The scripting interface of matplotlib is stateful, therefore dangerous. The object oriented interface to the plotting library is polluted. This tiny library combines the two interfaces into one context manager.

fundament

If this file is somewhere in your =$PYTHONPATH=, the following code should produce a plot.

´´´python import numpy as np import quick

with quick.Plot() as qp: qp.plot(np.sin(np.linspace(0, 2 * np.pi))) ´´´

The =Plot= class is the only available class in the =quick= module. It should be instantiated exactly once. Its instance can do everything the matplotlib axis object can do. For some methods, a default configuration is supplied. There are some methods, that are not contained in the axis object, for example =trajectory=, =field=, =points=, =remove_border=, =remove_xticks=. When a method is called, that is neither a method of the =axis= object, nor one of the additional methods of this module, then the module =matplotlib.pyplot= is searched for a function with that name, and, if it exists, it is called. When the context manager is left, the plot shows up.

arguments

=Plot= takes optional arguments. | =filename= | given that, the plot is not shown interactively, but saved as a file, default =None= | | =figsize= | a tuple, representing (width, height), default =(3, 3)= | | =grid= | if =True= shows a grid, default =False | all other optional arguments are directly passed to =matplotlib.pyplot.subplot=.

short form

If you just want to quickly see some of your data, and you do not want to do any customization of the plotting result, the context manager is a bit of a boilerplate. So there is the following shorthand for the previous script.

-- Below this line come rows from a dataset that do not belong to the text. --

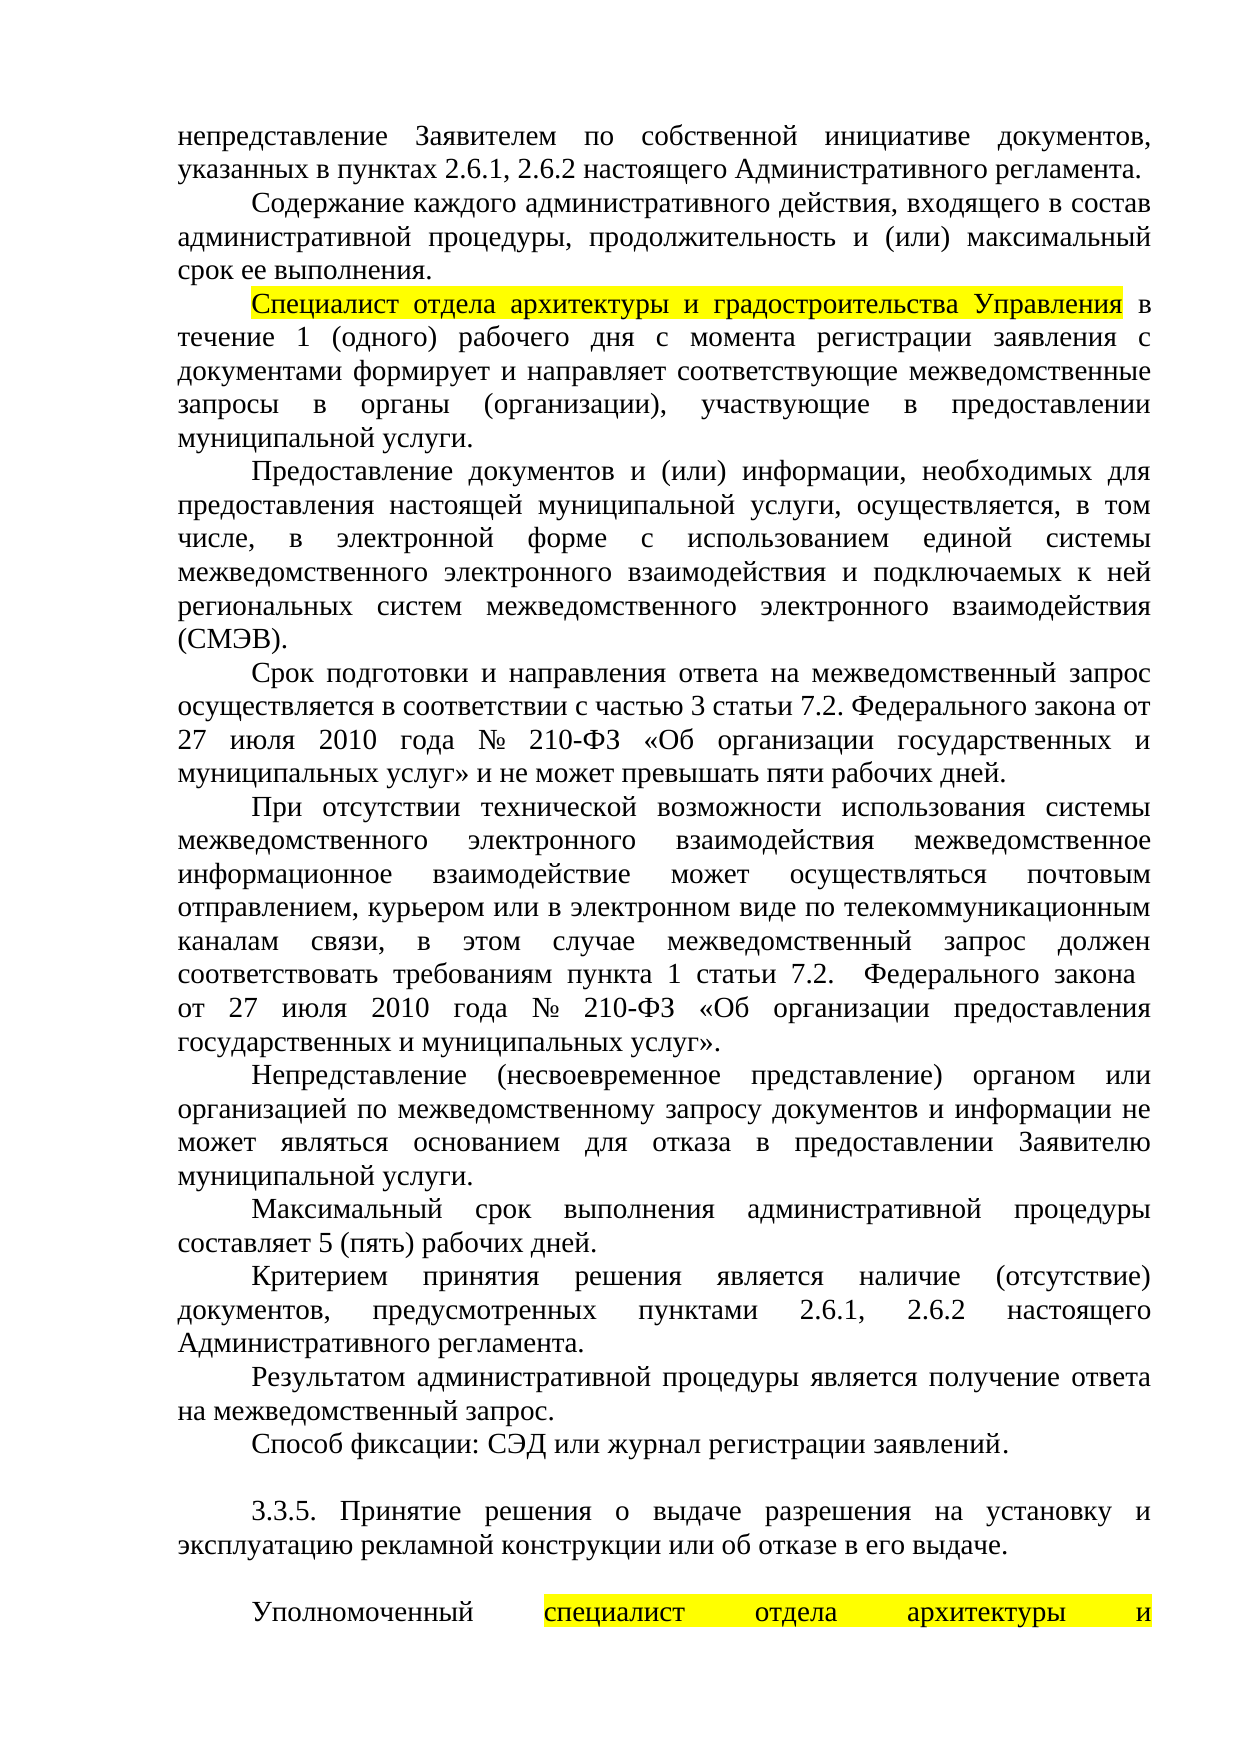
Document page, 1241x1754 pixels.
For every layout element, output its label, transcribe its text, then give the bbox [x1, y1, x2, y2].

text Максимальный срок выполнения административной процедуры составляет 5 (пять) рабочих дней. [177, 1191, 1152, 1258]
text Способ фиксации: СЭД или журнал регистрации заявлений. [177, 1426, 1152, 1460]
text При отсутствии технической возможности использования системы межведомственного электронного взаимодействия межведомственное информационное взаимодействие может осуществляться почтовым отправлением, курьером или в электронном виде по телекоммуникационным каналам связи, в этом случае межведомственный запрос должен соответствовать требованиям пункта 1 статьи 7.2. Федерального закона от 27 июля 2010 года № 210-ФЗ «Об организации предоставления государственных и муниципальных услуг». [177, 789, 1152, 1057]
text Непредставление (несвоевременное представление) органом или организацией по межведомственному запросу документов и информации не может являться основанием для отказа в предоставлении Заявителю муниципальной услуги. [177, 1057, 1152, 1191]
text Предоставление документов и (или) информации, необходимых для предоставления настоящей муниципальной услуги, осуществляется, в том числе, в электронной форме с использованием единой системы межведомственного электронного взаимодействия и подключаемых к ней региональных систем межведомственного электронного взаимодействия (СМЭВ). [177, 453, 1152, 655]
text Результатом административной процедуры является получение ответа на межведомственный запрос. [177, 1359, 1152, 1426]
text Специалист отдела архитектуры и градостроительства Управления в течение 1 (одного) рабочего дня с момента регистрации заявления с документами формирует и направляет соответствующие межведомственные запросы в органы (организации), участвующие в предоставлении муниципальной услуги. [177, 286, 1152, 453]
text Срок подготовки и направления ответа на межведомственный запрос осуществляется в соответствии с частью 3 статьи 7.2. Федерального закона от 27 июля 2010 года № 210-ФЗ «Об организации государственных и муниципальных услуг» и не может превышать пяти рабочих дней. [177, 655, 1152, 789]
text Содержание каждого административного действия, входящего в состав административной процедуры, продолжительность и (или) максимальный срок ее выполнения. [177, 185, 1152, 286]
text 3.3.5. Принятие решения о выдаче разрешения на установку и эксплуатацию рекламной конструкции или об отказе в его выдаче. [177, 1493, 1152, 1560]
text Критерием принятия решения является наличие (отсутствие) документов, предусмотренных пунктами 2.6.1, 2.6.2 настоящего Административного регламента. [177, 1258, 1152, 1359]
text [177, 118, 1152, 185]
text Уполномоченный специалист отдела архитектуры и градостроительства Управления рассматривает заключения, полученные от уполномоченных органов, документы, поданные Заявителем и полученные в порядке межведомственного взаимодействия на предмет выявления обстоятельств, предусмотренных пунктом 15 статьи 19 Федерального закона от 13 марта 2006 года № 38-ФЗ «О рекламе», пунктом 2.8.2. Административного регламента. [177, 1594, 544, 1627]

´´´python import numpy as np import quick

quick.plot(np.sin(np.linspace(0, 2 * np.pi))) ´´´

The context manager is called implicitly.

more convenience

The quick module additionally provides a few methods that are not directly related to the =matplotlib= plotting facility, e.g.

  • =colored=: takes a list of array and return an iterator with tuple, with the data and a color, that can be past to the color argument of plotting methods. Optional argument is the name of a colormap
  • =landscape=, =portrait=: they return tuples that can be past to the =figsize= argument of =Plot=, internally using the golden ratio.
  • =tex=: surround a string by dollar signs.

drawback

There is no interactive workflow anymore with this approach. I like that way of working, because due to script restarts you eliminate all errors in your script, that may occur from state changes from the past, that confuses the (fragile) python module system.